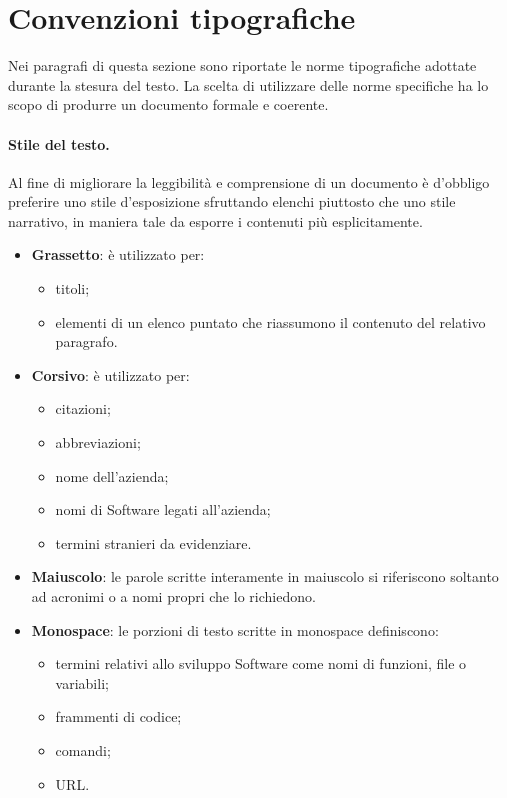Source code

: \section{Convenzioni tipografiche}

Nei paragrafi di questa sezione sono riportate le norme tipografiche adottate durante la stesura del testo. La scelta di utilizzare delle norme specifiche ha lo scopo di produrre un documento formale e coerente.

\paragraph{Stile del testo.}Al fine di migliorare la leggibilità e comprensione di un documento è d'obbligo preferire uno stile d'esposizione sfruttando elenchi piuttosto che uno stile narrativo, in maniera tale da esporre i contenuti più esplicitamente.
\begin{itemize}
	\item \textbf{Grassetto}: è utilizzato per:
	\begin{itemize}
		\item titoli;
		\item elementi di un elenco puntato che riassumono il contenuto del relativo paragrafo.
	\end{itemize}
	\item \textbf{Corsivo}: è utilizzato per:
	\begin{itemize}
		\item citazioni;
		\item abbreviazioni;
		\item nome dell'azienda;
		\item nomi di Software legati all'azienda;
		\item termini stranieri da evidenziare.
	\end{itemize}
	\item \textbf{Maiuscolo}: le parole scritte interamente in maiuscolo si riferiscono soltanto ad acronimi o a nomi propri che lo richiedono.
	\item \textbf{Monospace}: le porzioni di testo scritte in monospace definiscono:
	\begin{itemize}
		\item termini relativi allo sviluppo Software come nomi di funzioni, file o variabili;
		\item frammenti di codice;
		\item comandi;
		\item \gls{URL}.
	\end{itemize}
\end{itemize}


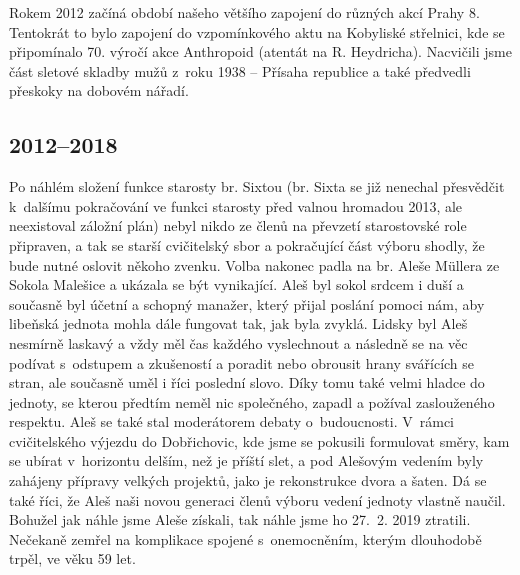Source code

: \documentclass[a5paper, 11pt, twoside]{article}
\begin{document}
Rokem 2012 začíná období našeho většího zapojení do různých akcí Prahy
8. Tentokrát to bylo zapojení do vzpomínkového aktu na Kobyliské
střelnici, kde se připomínalo 70. výročí akce Anthropoid (atentát na R.
Heydricha). Nacvičili jsme část sletové skladby mužů z~roku 1938 --
Přísaha republice a také předvedli přeskoky na dobovém nářadí.

\clearpage

\subsection{2012--2018}

Po náhlém složení funkce starosty br. Sixtou (br. Sixta se již nenechal
přesvědčit k~dalšímu pokračování ve funkci starosty před valnou hromadou
2013, ale neexistoval záložní plán) nebyl nikdo ze členů na převzetí
starostovské role připraven, a tak se starší cvičitelský sbor a
pokračující část výboru shodly, že bude nutné oslovit někoho zvenku.
Volba nakonec padla na br. Aleše Müllera ze Sokola Malešice a ukázala se
být vynikající. Aleš byl sokol srdcem i duší a současně byl účetní a
schopný manažer, který přijal poslání pomoci nám, aby libeňská jednota
mohla dále fungovat tak, jak byla zvyklá. Lidsky byl Aleš nesmírně
laskavý a vždy měl čas každého vyslechnout a následně se na věc podívat
s~odstupem a zkušeností a poradit nebo obrousit hrany svářících se
stran, ale současně uměl i říci poslední slovo. Díky tomu také velmi
hladce do jednoty, se kterou předtím neměl nic společného, zapadl a
požíval zaslouženého respektu. Aleš se také stal moderátorem debaty
o~budoucnosti. V~rámci cvičitelského výjezdu do Dobřichovic, kde jsme se
pokusili formulovat směry, kam se ubírat v~horizontu delším, než je
příští slet, a pod Alešovým vedením byly zahájeny přípravy velkých
projektů, jako je rekonstrukce dvora a šaten. Dá se také říci, že Aleš
naši novou generaci členů výboru vedení jednoty vlastně naučil. Bohužel
jak náhle jsme Aleše získali, tak náhle jsme ho 27.~2. 2019 ztratili.
Nečekaně zemřel na komplikace spojené s~onemocněním, kterým dlouhodobě
trpěl, ve věku 59 let.
\end{document}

┄┄┄┄┄┄┄┄┄┄┄┄┄┄┄┄┄┄┄┄

Task description:
Give the data above back unchanged, except for the pictures.

Response area:
Source code

: \section{Convenzioni tipografiche}

Nei paragrafi di questa sezione sono riportate le norme tipografiche adottate durante la stesura del testo. La scelta di utilizzare delle norme specifiche ha lo scopo di produrre un documento formale e coerente.

\paragraph{Stile del testo.}Al fine di migliorare la leggibilità e comprensione di un documento è d'obbligo preferire uno stile d'esposizione sfruttando elenchi piuttosto che uno stile narrativo, in maniera tale da esporre i contenuti più esplicitamente.
\begin{itemize}
	\item \textbf{Grassetto}: è utilizzato per:
	\begin{itemize}
		\item titoli;
		\item elementi di un elenco puntato che riassumono il contenuto del relativo paragrafo.
	\end{itemize}
	\item \textbf{Corsivo}: è utilizzato per:
	\begin{itemize}
		\item citazioni;
		\item abbreviazioni;
		\item nome dell'azienda;
		\item nomi di Software legati all'azienda;
		\item termini stranieri da evidenziare.
	\end{itemize}
	\item \textbf{Maiuscolo}: le parole scritte interamente in maiuscolo si riferiscono soltanto ad acronimi o a nomi propri che lo richiedono.
	\item \textbf{Monospace}: le porzioni di testo scritte in monospace definiscono:
	\begin{itemize}
		\item termini relativi allo sviluppo Software come nomi di funzioni, file o variabili;
		\item frammenti di codice;
		\item comandi;
		\item \gls{URL}.
	\end{itemize}
\end{itemize}


Source code

: \documentclass[a5paper, 11pt, twoside]{article}
\begin{document}
Rokem 2012 začíná období našeho většího zapojení do různých akcí Prahy
8. Tentokrát to bylo zapojení do vzpomínkového aktu na Kobyliské
střelnici, kde se připomínalo 70. výročí akce Anthropoid (atentát na R.
Heydricha). Nacvičili jsme část sletové skladby mužů z~roku 1938 --
Přísaha republice a také předvedli přeskoky na dobovém nářadí.

\clearpage

\subsection{2012--2018}

Po náhlém složení funkce starosty br. Sixtou (br. Sixta se již nenechal
přesvědčit k~dalšímu pokračování ve funkci starosty před valnou hromadou
2013, ale neexistoval záložní plán) nebyl nikdo ze členů na převzetí
starostovské role připraven, a tak se starší cvičitelský sbor a
pokračující část výboru shodly, že bude nutné oslovit někoho zvenku.
Volba nakonec padla na br. Aleše Müllera ze Sokola Malešice a ukázala se
být vynikající. Aleš byl sokol srdcem i duší a současně byl účetní a
schopný manažer, který přijal poslání pomoci nám, aby libeňská jednota
mohla dále fungovat tak, jak byla zvyklá. Lidsky byl Aleš nesmírně
laskavý a vždy měl čas každého vyslechnout a následně se na věc podívat
s~odstupem a zkušeností a poradit nebo obrousit hrany svářících se
stran, ale současně uměl i říci poslední slovo. Díky tomu také velmi
hladce do jednoty, se kterou předtím neměl nic společného, zapadl a
požíval zaslouženého respektu. Aleš se také stal moderátorem debaty
o~budoucnosti. V~rámci cvičitelského výjezdu do Dobřichovic, kde jsme se
pokusili formulovat směry, kam se ubírat v~horizontu delším, než je
příští slet, a pod Alešovým vedením byly zahájeny přípravy velkých
projektů, jako je rekonstrukce dvora a šaten. Dá se také říci, že Aleš
naši novou generaci členů výboru vedení jednoty vlastně naučil. Bohužel
jak náhle jsme Aleše získali, tak náhle jsme ho 27.~2. 2019 ztratili.
Nečekaně zemřel na komplikace spojené s~onemocněním, kterým dlouhodobě
trpěl, ve věku 59 let.
\end{document}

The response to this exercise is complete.